Written problem
Print every entry, word for word, and skip the images.

Given records
--------------------------------------------------
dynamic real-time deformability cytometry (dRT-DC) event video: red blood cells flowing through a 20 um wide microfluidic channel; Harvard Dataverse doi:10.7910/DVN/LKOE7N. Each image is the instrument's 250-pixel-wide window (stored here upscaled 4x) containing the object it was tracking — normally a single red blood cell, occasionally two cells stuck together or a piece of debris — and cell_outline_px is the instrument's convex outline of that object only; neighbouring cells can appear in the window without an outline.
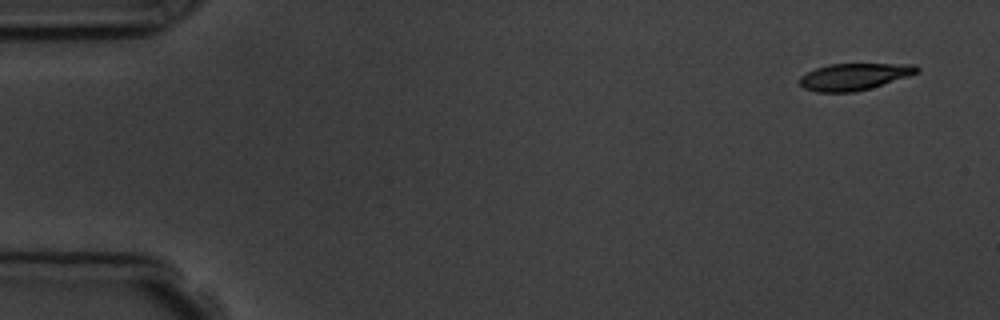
{"species": "common noctule bat (a hibernating species)", "species_latin": "Nyctalus noctula", "temperature_condition": "room temperature", "stored_images_in_passage": 8, "camera_frame_rate_fps": 3000, "um_per_image_px": 0.085, "animal": {"sex": "male", "body_mass_g": 19.5, "forearm_length_mm": 54.6}, "frame": {"image": 1, "passage_image": 1, "time_ms": 0.0, "image_size_px": [1000, 320], "cell_outline_px": [[920, 72], [908, 76], [868, 88], [852, 92], [816, 92], [804, 88], [800, 84], [800, 76], [816, 68], [828, 64], [916, 64], [920, 68]], "centroid_in_image_um": [72.6, 6.5], "position_along_channel_um": 12.4, "area_um2": 18.09}}
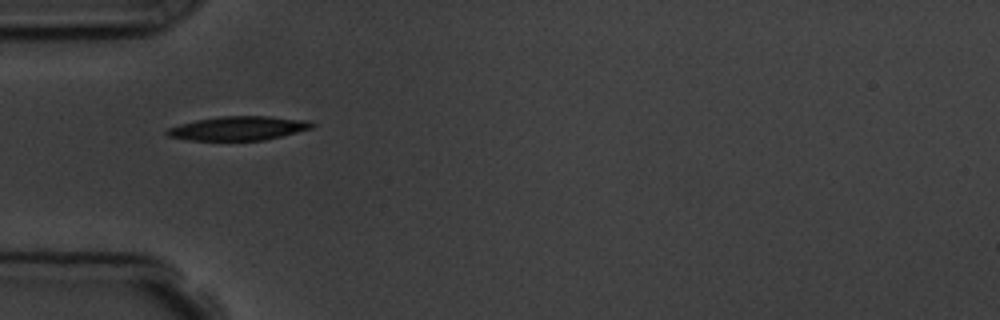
{"frame": {"image": 2, "passage_image": 5, "time_ms": 4.667, "image_size_px": [1000, 320], "cell_outline_px": [[316, 124], [312, 128], [264, 140], [188, 140], [168, 136], [164, 132], [168, 128], [180, 124], [196, 120], [220, 116], [268, 116], [308, 120]], "centroid_in_image_um": [20.25, 10.9], "position_along_channel_um": 64.7, "area_um2": 20.17}}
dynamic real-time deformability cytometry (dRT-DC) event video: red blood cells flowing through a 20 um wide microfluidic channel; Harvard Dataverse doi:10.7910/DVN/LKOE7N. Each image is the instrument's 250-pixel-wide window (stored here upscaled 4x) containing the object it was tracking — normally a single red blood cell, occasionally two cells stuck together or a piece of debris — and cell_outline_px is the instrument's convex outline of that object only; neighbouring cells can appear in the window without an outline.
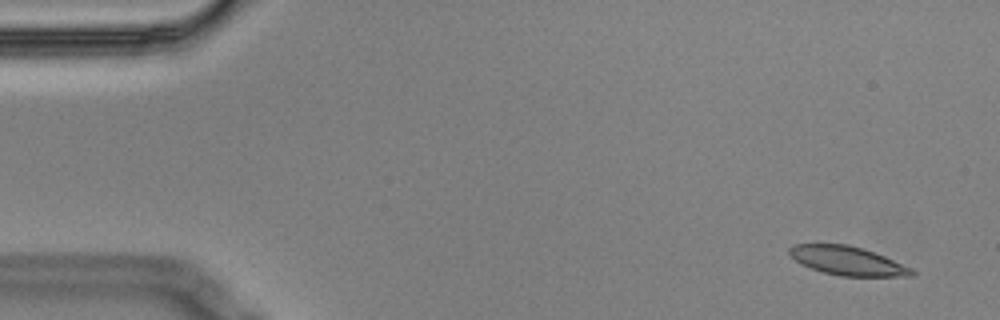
{"species": "Egyptian fruit bat (a non-hibernating species)", "species_latin": "Rousettus aegyptiacus", "temperature_condition": "cold", "stored_images_in_passage": 9, "camera_frame_rate_fps": 3000, "um_per_image_px": 0.085, "animal": {"sex": "male"}, "frame": {"image": 1, "passage_image": 1, "time_ms": 0.0, "image_size_px": [1000, 320], "cell_outline_px": [[916, 276], [840, 276], [824, 272], [812, 268], [796, 260], [788, 252], [788, 248], [792, 244], [848, 244], [864, 248], [884, 256], [912, 268], [916, 272]], "centroid_in_image_um": [72.07, 22.16], "position_along_channel_um": 12.9, "area_um2": 20.46}}
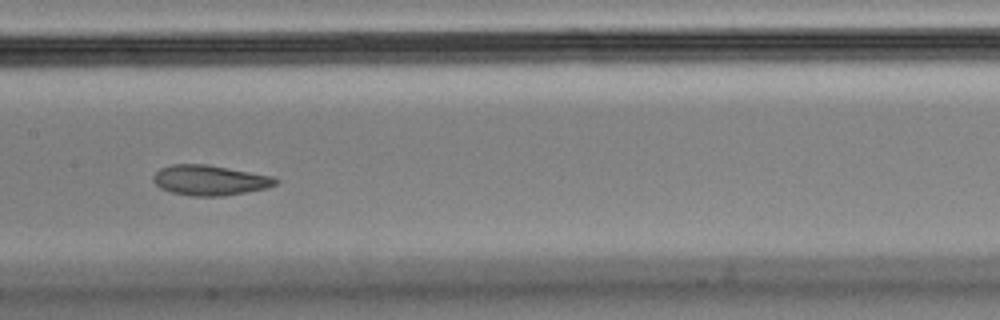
{"frame": {"image": 2, "passage_image": 8, "time_ms": 2.333, "image_size_px": [1000, 320], "cell_outline_px": [[280, 180], [276, 184], [268, 188], [224, 196], [188, 196], [172, 192], [160, 188], [152, 180], [152, 176], [160, 168], [172, 164], [204, 164], [228, 168], [272, 176]], "centroid_in_image_um": [17.82, 15.32], "position_along_channel_um": 189.6, "area_um2": 21.56}}
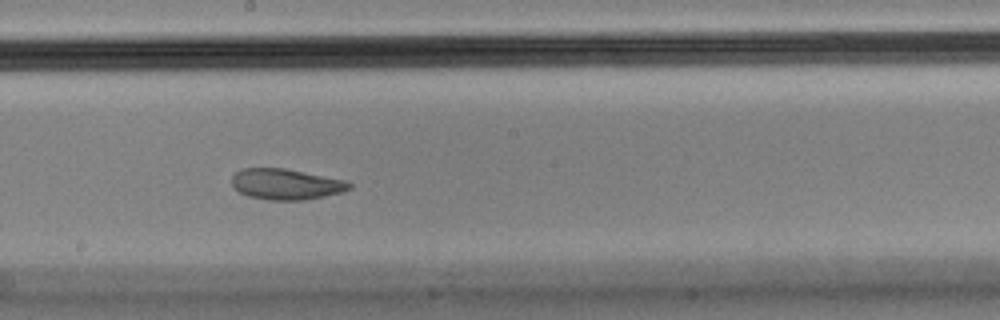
{"frame": {"image": 3, "passage_image": 9, "time_ms": 2.667, "image_size_px": [1000, 320], "cell_outline_px": [[352, 188], [344, 192], [304, 200], [268, 200], [248, 196], [240, 192], [232, 184], [232, 176], [236, 172], [244, 168], [284, 168], [348, 180], [352, 184]], "centroid_in_image_um": [24.36, 15.65], "position_along_channel_um": 223.8, "area_um2": 21.21}}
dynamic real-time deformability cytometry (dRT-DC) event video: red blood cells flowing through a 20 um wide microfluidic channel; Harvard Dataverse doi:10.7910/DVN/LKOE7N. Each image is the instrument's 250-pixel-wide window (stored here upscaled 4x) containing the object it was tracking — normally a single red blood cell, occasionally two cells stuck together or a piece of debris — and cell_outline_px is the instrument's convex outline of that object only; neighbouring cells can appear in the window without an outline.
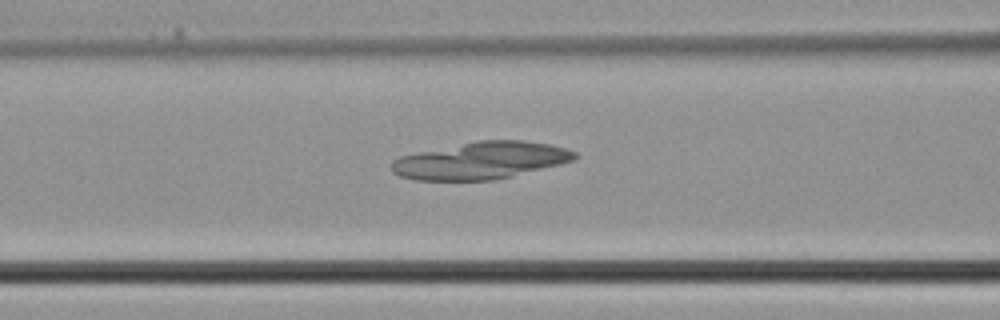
{"species": "common noctule bat (a hibernating species)", "species_latin": "Nyctalus noctula", "temperature_condition": "cold", "stored_images_in_passage": 15, "camera_frame_rate_fps": 3000, "um_per_image_px": 0.085, "animal": {"sex": "male", "body_mass_g": 21.5, "forearm_length_mm": 52.0}, "frame": {"image": 1, "passage_image": 5, "time_ms": 1.333, "image_size_px": [1000, 320], "cell_outline_px": [[576, 160], [512, 176], [492, 180], [416, 180], [400, 176], [392, 172], [392, 160], [400, 156], [476, 140], [524, 140], [552, 144], [576, 152]], "centroid_in_image_um": [40.89, 13.64], "position_along_channel_um": 125.7, "area_um2": 39.54}}
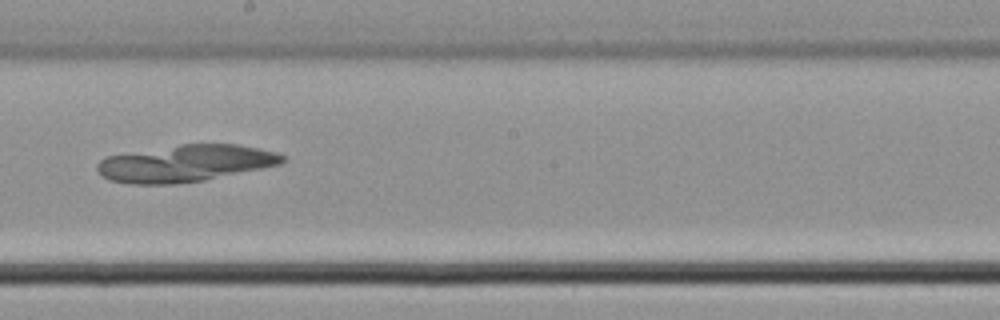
{"frame": {"image": 2, "passage_image": 11, "time_ms": 3.333, "image_size_px": [1000, 320], "cell_outline_px": [[288, 160], [280, 164], [204, 180], [176, 184], [132, 184], [112, 180], [104, 176], [96, 168], [96, 164], [100, 160], [108, 156], [180, 144], [236, 144], [276, 152], [288, 156]], "centroid_in_image_um": [15.8, 13.88], "position_along_channel_um": 232.4, "area_um2": 39.42}}
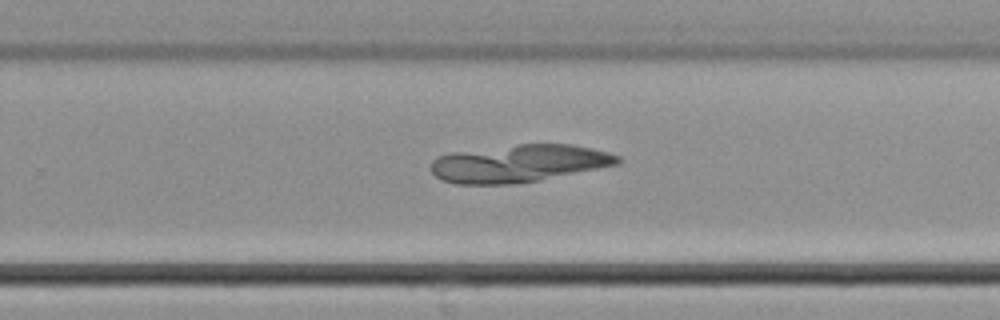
{"frame": {"image": 3, "passage_image": 14, "time_ms": 4.333, "image_size_px": [1000, 320], "cell_outline_px": [[620, 164], [540, 180], [512, 184], [456, 184], [444, 180], [436, 176], [432, 172], [432, 160], [436, 156], [452, 152], [516, 144], [572, 144], [592, 148], [608, 152], [620, 156]], "centroid_in_image_um": [44.12, 13.88], "position_along_channel_um": 285.7, "area_um2": 40.92}}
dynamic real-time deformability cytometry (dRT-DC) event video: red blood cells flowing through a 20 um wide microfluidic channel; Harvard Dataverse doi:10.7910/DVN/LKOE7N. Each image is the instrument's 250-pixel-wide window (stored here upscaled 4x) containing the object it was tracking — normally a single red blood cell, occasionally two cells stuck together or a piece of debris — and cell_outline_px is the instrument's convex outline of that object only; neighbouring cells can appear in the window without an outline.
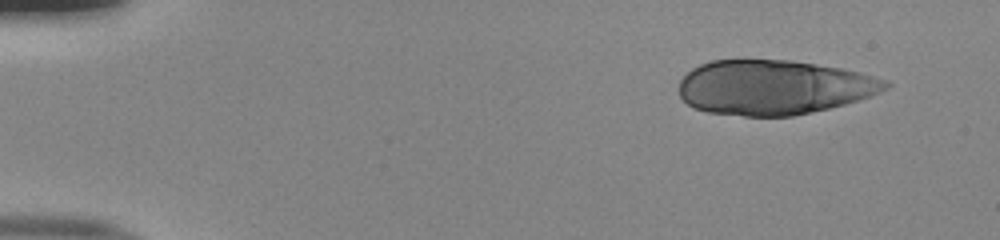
{"species": "human", "species_latin": "Homo sapiens", "temperature_condition": "room temperature", "stored_images_in_passage": 49, "camera_frame_rate_fps": 3000, "um_per_image_px": 0.085, "donor": {"sex": "male"}, "frame": {"image": 1, "passage_image": 4, "time_ms": 1.0, "image_size_px": [1000, 240], "cell_outline_px": [[892, 84], [888, 88], [868, 96], [844, 104], [828, 108], [792, 116], [744, 116], [708, 112], [692, 108], [680, 96], [680, 80], [692, 68], [700, 64], [712, 60], [788, 60], [816, 64], [840, 68], [860, 72], [888, 80]], "centroid_in_image_um": [65.75, 7.42], "position_along_channel_um": 19.2, "area_um2": 65.55}}
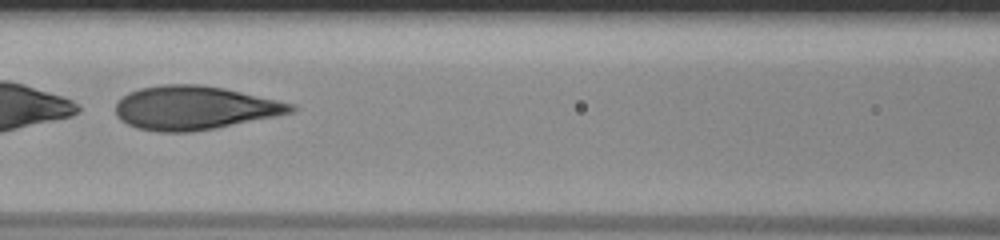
{"frame": {"image": 2, "passage_image": 23, "time_ms": 7.333, "image_size_px": [1000, 240], "cell_outline_px": [[296, 112], [216, 128], [192, 132], [156, 132], [136, 128], [120, 120], [116, 116], [116, 104], [128, 92], [140, 88], [164, 84], [200, 84], [224, 88], [296, 104]], "centroid_in_image_um": [16.54, 9.17], "position_along_channel_um": 150.1, "area_um2": 44.85}}
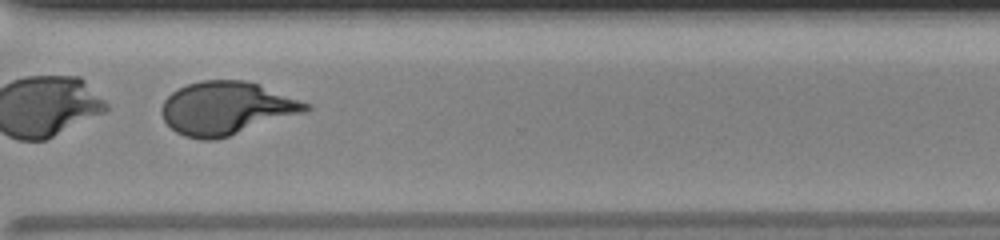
--------------------------------------------------
Result for this exercise
dynamic real-time deformability cytometry (dRT-DC) event video: red blood cells flowing through a 20 um wide microfluidic channel; Harvard Dataverse doi:10.7910/DVN/LKOE7N. Each image is the instrument's 250-pixel-wide window (stored here upscaled 4x) containing the object it was tracking — normally a single red blood cell, occasionally two cells stuck together or a piece of debris — and cell_outline_px is the instrument's convex outline of that object only; neighbouring cells can appear in the window without an outline.
{"species": "common noctule bat (a hibernating species)", "species_latin": "Nyctalus noctula", "temperature_condition": "room temperature", "stored_images_in_passage": 8, "camera_frame_rate_fps": 3000, "um_per_image_px": 0.085, "animal": {"sex": "male", "body_mass_g": 19.5, "forearm_length_mm": 54.6}, "frame": {"image": 1, "passage_image": 1, "time_ms": 0.0, "image_size_px": [1000, 320], "cell_outline_px": [[920, 72], [908, 76], [868, 88], [852, 92], [816, 92], [804, 88], [800, 84], [800, 76], [816, 68], [828, 64], [916, 64], [920, 68]], "centroid_in_image_um": [72.6, 6.5], "position_along_channel_um": 12.4, "area_um2": 18.09}}
{"frame": {"image": 2, "passage_image": 5, "time_ms": 4.667, "image_size_px": [1000, 320], "cell_outline_px": [[316, 124], [312, 128], [264, 140], [188, 140], [168, 136], [164, 132], [168, 128], [180, 124], [196, 120], [220, 116], [268, 116], [308, 120]], "centroid_in_image_um": [20.25, 10.9], "position_along_channel_um": 64.7, "area_um2": 20.17}}
dynamic real-time deformability cytometry (dRT-DC) event video: red blood cells flowing through a 20 um wide microfluidic channel; Harvard Dataverse doi:10.7910/DVN/LKOE7N. Each image is the instrument's 250-pixel-wide window (stored here upscaled 4x) containing the object it was tracking — normally a single red blood cell, occasionally two cells stuck together or a piece of debris — and cell_outline_px is the instrument's convex outline of that object only; neighbouring cells can appear in the window without an outline.
{"species": "Egyptian fruit bat (a non-hibernating species)", "species_latin": "Rousettus aegyptiacus", "temperature_condition": "cold", "stored_images_in_passage": 9, "camera_frame_rate_fps": 3000, "um_per_image_px": 0.085, "animal": {"sex": "male"}, "frame": {"image": 1, "passage_image": 1, "time_ms": 0.0, "image_size_px": [1000, 320], "cell_outline_px": [[916, 276], [840, 276], [824, 272], [812, 268], [796, 260], [788, 252], [788, 248], [792, 244], [848, 244], [864, 248], [884, 256], [912, 268], [916, 272]], "centroid_in_image_um": [72.07, 22.16], "position_along_channel_um": 12.9, "area_um2": 20.46}}
{"frame": {"image": 2, "passage_image": 8, "time_ms": 2.333, "image_size_px": [1000, 320], "cell_outline_px": [[280, 180], [276, 184], [268, 188], [224, 196], [188, 196], [172, 192], [160, 188], [152, 180], [152, 176], [160, 168], [172, 164], [204, 164], [228, 168], [272, 176]], "centroid_in_image_um": [17.82, 15.32], "position_along_channel_um": 189.6, "area_um2": 21.56}}
{"frame": {"image": 3, "passage_image": 9, "time_ms": 2.667, "image_size_px": [1000, 320], "cell_outline_px": [[352, 188], [344, 192], [304, 200], [268, 200], [248, 196], [240, 192], [232, 184], [232, 176], [236, 172], [244, 168], [284, 168], [348, 180], [352, 184]], "centroid_in_image_um": [24.36, 15.65], "position_along_channel_um": 223.8, "area_um2": 21.21}}
dynamic real-time deformability cytometry (dRT-DC) event video: red blood cells flowing through a 20 um wide microfluidic channel; Harvard Dataverse doi:10.7910/DVN/LKOE7N. Each image is the instrument's 250-pixel-wide window (stored here upscaled 4x) containing the object it was tracking — normally a single red blood cell, occasionally two cells stuck together or a piece of debris — and cell_outline_px is the instrument's convex outline of that object only; neighbouring cells can appear in the window without an outline.
{"species": "common noctule bat (a hibernating species)", "species_latin": "Nyctalus noctula", "temperature_condition": "cold", "stored_images_in_passage": 15, "camera_frame_rate_fps": 3000, "um_per_image_px": 0.085, "animal": {"sex": "male", "body_mass_g": 21.5, "forearm_length_mm": 52.0}, "frame": {"image": 1, "passage_image": 5, "time_ms": 1.333, "image_size_px": [1000, 320], "cell_outline_px": [[576, 160], [512, 176], [492, 180], [416, 180], [400, 176], [392, 172], [392, 160], [400, 156], [476, 140], [524, 140], [552, 144], [576, 152]], "centroid_in_image_um": [40.89, 13.64], "position_along_channel_um": 125.7, "area_um2": 39.54}}
{"frame": {"image": 2, "passage_image": 11, "time_ms": 3.333, "image_size_px": [1000, 320], "cell_outline_px": [[288, 160], [280, 164], [204, 180], [176, 184], [132, 184], [112, 180], [104, 176], [96, 168], [96, 164], [100, 160], [108, 156], [180, 144], [236, 144], [276, 152], [288, 156]], "centroid_in_image_um": [15.8, 13.88], "position_along_channel_um": 232.4, "area_um2": 39.42}}
{"frame": {"image": 3, "passage_image": 14, "time_ms": 4.333, "image_size_px": [1000, 320], "cell_outline_px": [[620, 164], [540, 180], [512, 184], [456, 184], [444, 180], [436, 176], [432, 172], [432, 160], [436, 156], [452, 152], [516, 144], [572, 144], [592, 148], [608, 152], [620, 156]], "centroid_in_image_um": [44.12, 13.88], "position_along_channel_um": 285.7, "area_um2": 40.92}}
dynamic real-time deformability cytometry (dRT-DC) event video: red blood cells flowing through a 20 um wide microfluidic channel; Harvard Dataverse doi:10.7910/DVN/LKOE7N. Each image is the instrument's 250-pixel-wide window (stored here upscaled 4x) containing the object it was tracking — normally a single red blood cell, occasionally two cells stuck together or a piece of debris — and cell_outline_px is the instrument's convex outline of that object only; neighbouring cells can appear in the window without an outline.
{"species": "human", "species_latin": "Homo sapiens", "temperature_condition": "room temperature", "stored_images_in_passage": 49, "camera_frame_rate_fps": 3000, "um_per_image_px": 0.085, "donor": {"sex": "male"}, "frame": {"image": 1, "passage_image": 4, "time_ms": 1.0, "image_size_px": [1000, 240], "cell_outline_px": [[892, 84], [888, 88], [868, 96], [844, 104], [828, 108], [792, 116], [744, 116], [708, 112], [692, 108], [680, 96], [680, 80], [692, 68], [700, 64], [712, 60], [788, 60], [816, 64], [840, 68], [860, 72], [888, 80]], "centroid_in_image_um": [65.75, 7.42], "position_along_channel_um": 19.2, "area_um2": 65.55}}
{"frame": {"image": 2, "passage_image": 23, "time_ms": 7.333, "image_size_px": [1000, 240], "cell_outline_px": [[296, 112], [216, 128], [192, 132], [156, 132], [136, 128], [120, 120], [116, 116], [116, 104], [128, 92], [140, 88], [164, 84], [200, 84], [224, 88], [296, 104]], "centroid_in_image_um": [16.54, 9.17], "position_along_channel_um": 150.1, "area_um2": 44.85}}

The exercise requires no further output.